### Records supplied
•••••

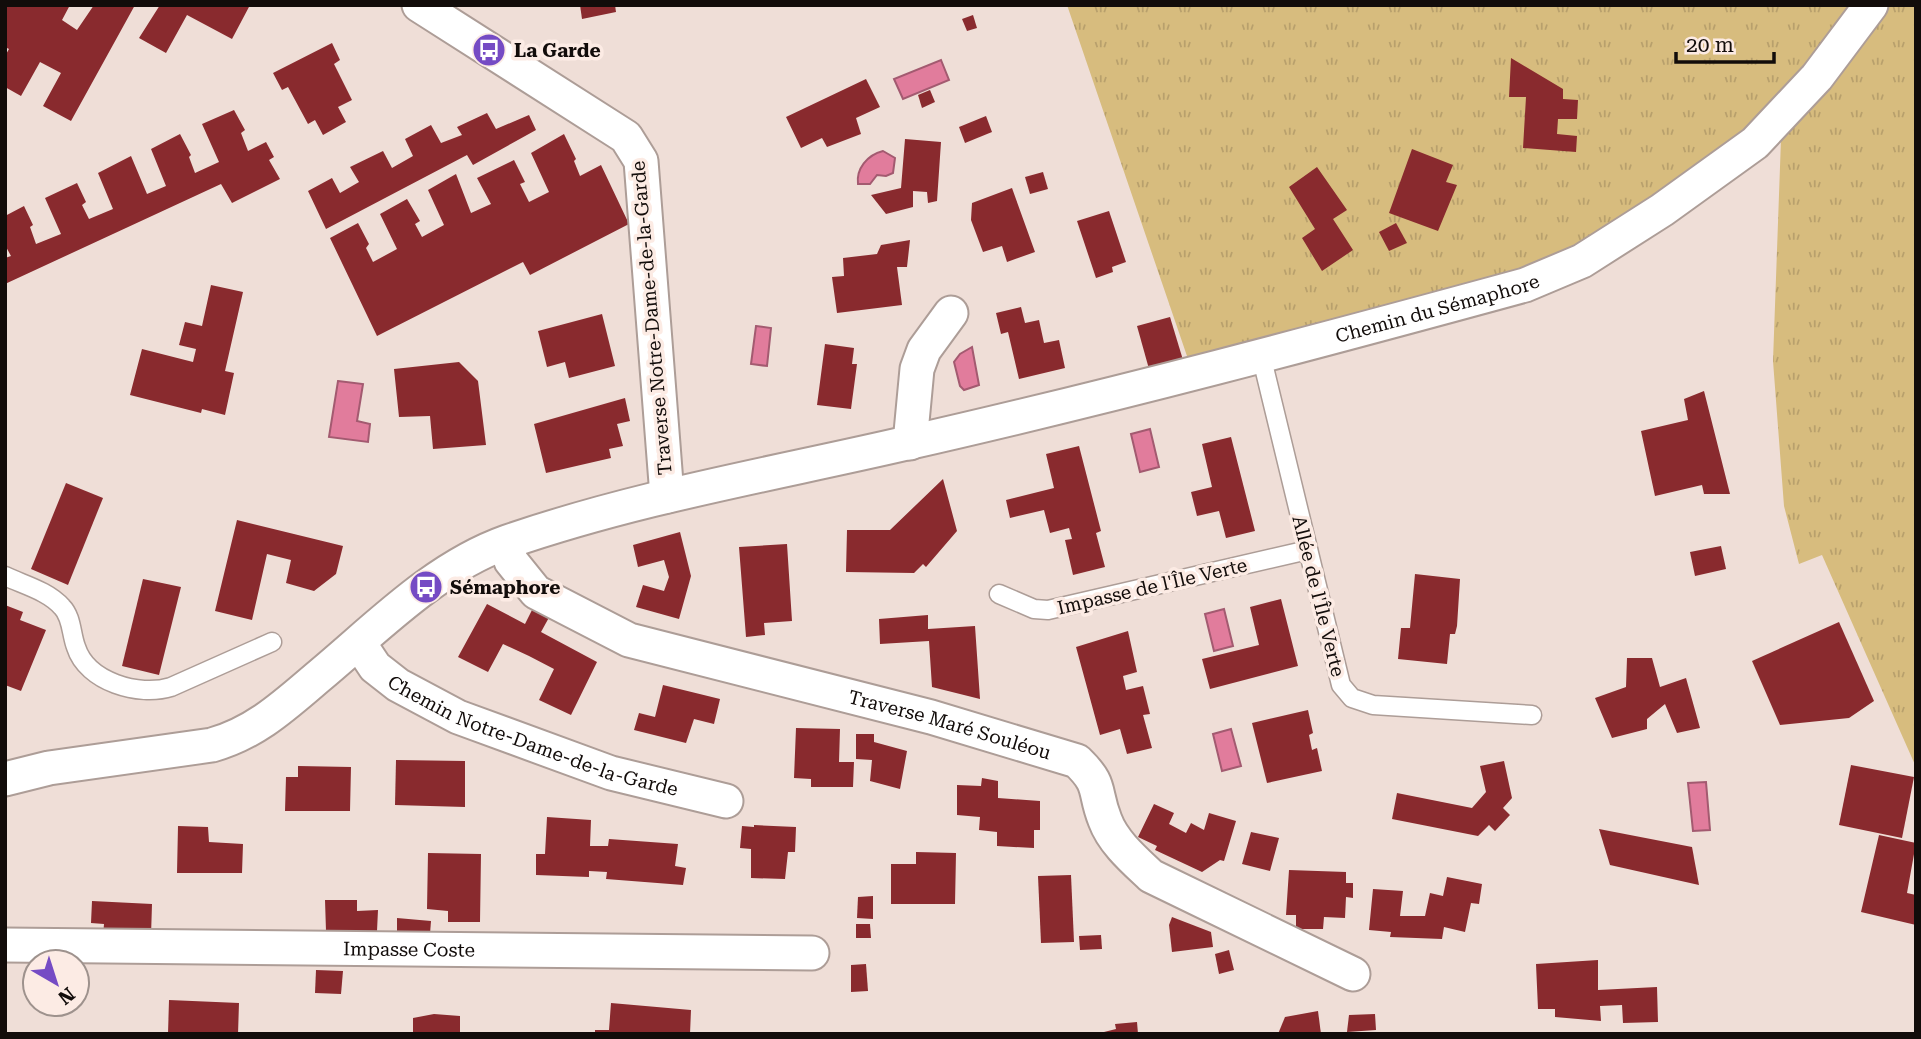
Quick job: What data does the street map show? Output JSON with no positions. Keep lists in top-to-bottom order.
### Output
{
  "streets": {
    "street": [
      "Chemin du Sémaphore",
      "Traverse Notre-Dame-de-la-Garde",
      "Traverse Maré Souléou",
      "Chemin Notre-Dame-de-la-Garde",
      "Impasse Coste"
    ],
    "lane": ["Impasse de l'Île Verte", "Allée de l'Île Verte"]
  },
  "crossings": [
    ["Chemin du Sémaphore", "Traverse Notre-Dame-de-la-Garde"],
    ["Chemin du Sémaphore", "Allée de l'Île Verte"],
    ["Impasse de l'Île Verte", "Allée de l'Île Verte"]
  ],
  "places": {
    "bus stop": ["La Garde", "Sémaphore"]
  },
  "scale_bar": "20 m",
  "north": "bottom right"
}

•••••

### Task to complete
Copy out the material above in full and exactly; its pictures are not to appear.

### Exercise result
Quick job: What data does the street map show? Output JSON with no positions. Keep lists in top-to-bottom order.
### Output
{
  "streets": {
    "street": [
      "Chemin du Sémaphore",
      "Traverse Notre-Dame-de-la-Garde",
      "Traverse Maré Souléou",
      "Chemin Notre-Dame-de-la-Garde",
      "Impasse Coste"
    ],
    "lane": ["Impasse de l'Île Verte", "Allée de l'Île Verte"]
  },
  "crossings": [
    ["Chemin du Sémaphore", "Traverse Notre-Dame-de-la-Garde"],
    ["Chemin du Sémaphore", "Allée de l'Île Verte"],
    ["Impasse de l'Île Verte", "Allée de l'Île Verte"]
  ],
  "places": {
    "bus stop": ["La Garde", "Sémaphore"]
  },
  "scale_bar": "20 m",
  "north": "bottom right"
}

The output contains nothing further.